Fox News anchor and reporter Howard Kurtz proclaimed he “strongly” disagrees with the media outlet forbidding him from covering the $1.6 billion defamation lawsuit filed by Dominion voting systems against the network.
“The company has decided that as part of the organization being sued, I can’t talk about it or write about it, at least for now,” Kurtz reportedly announced during an airing of “MediaBuzz” on Sunday. “I strongly disagree with that decision. But as an employee, I have to abide by it.”
Kurtz appeared to put out the statement because viewers have been asking why there has not yet been coverage of the topic.
“Some of you have been asking why I’m not covering the Dominion voting machines case against Fox involving the unproven claims of election fraud in 2020,” Kurtz said. “It’s absolutely a fair question.

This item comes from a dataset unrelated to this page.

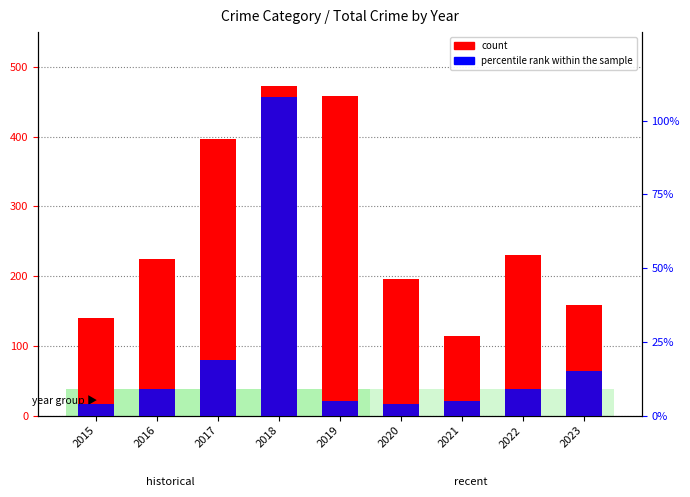

What is the average value of the count series?

266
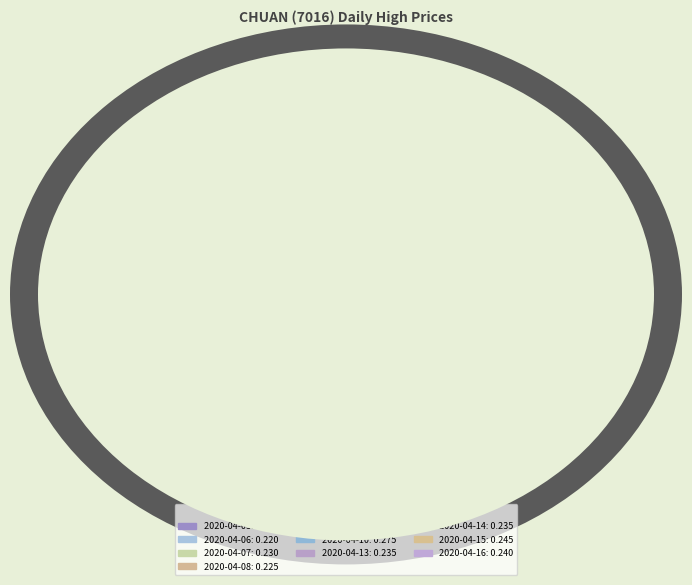

Does any single category account for the majority?

No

I believe I should be covering it, it’s a major media story, given my role here at Fox.”
— TV News Now (@TVNewsNow) February 26, 2023
These remarks come days after court documents surfacing from the lawsuit featured messages that seemingly revealed at least some of Fox’s executives and TV show hosts did not agree with allegations by former President Trump that he lost the 2020 election due to widespread voting fraud, all while they reportedly brought attorneys on-air to make similar accusations.
Alleged bombshells of the lawsuit include that Rupert Murdoch told Fox News President Suzanne Scott to “concentrate on [the Senate runoffs in] Georgia, helping any way we can,” and that some Fox News executives described a few of the network’s hosts as “crazy.”
Fox has said that these discoveries are “noise,” and are “irrelevant” to the case.
“There will be a lot of noise and confusion generated by Dominion and their opportunistic private equity owners, but the core of this case remains about freedom of the press and freedom of speech, which are fundamental rights afforded by the Constitution and protected by New York Times v. Sullivan,” the outlet said in a statement.
A Fox spokesperson additionally said, “Dominion has mischaracterized the record, cherry-picked quotes stripped of key context, and spilled considerable ink on facts that are irrelevant under black-letter principles of defamation law.”
Fox has filed a counterclaim against the suit, arguing Dominion Voting Systems has not provided evidence to prove the alleged $1.6 billion in damages suffered by the company as a result of unproven claims surrounding the 2020 election.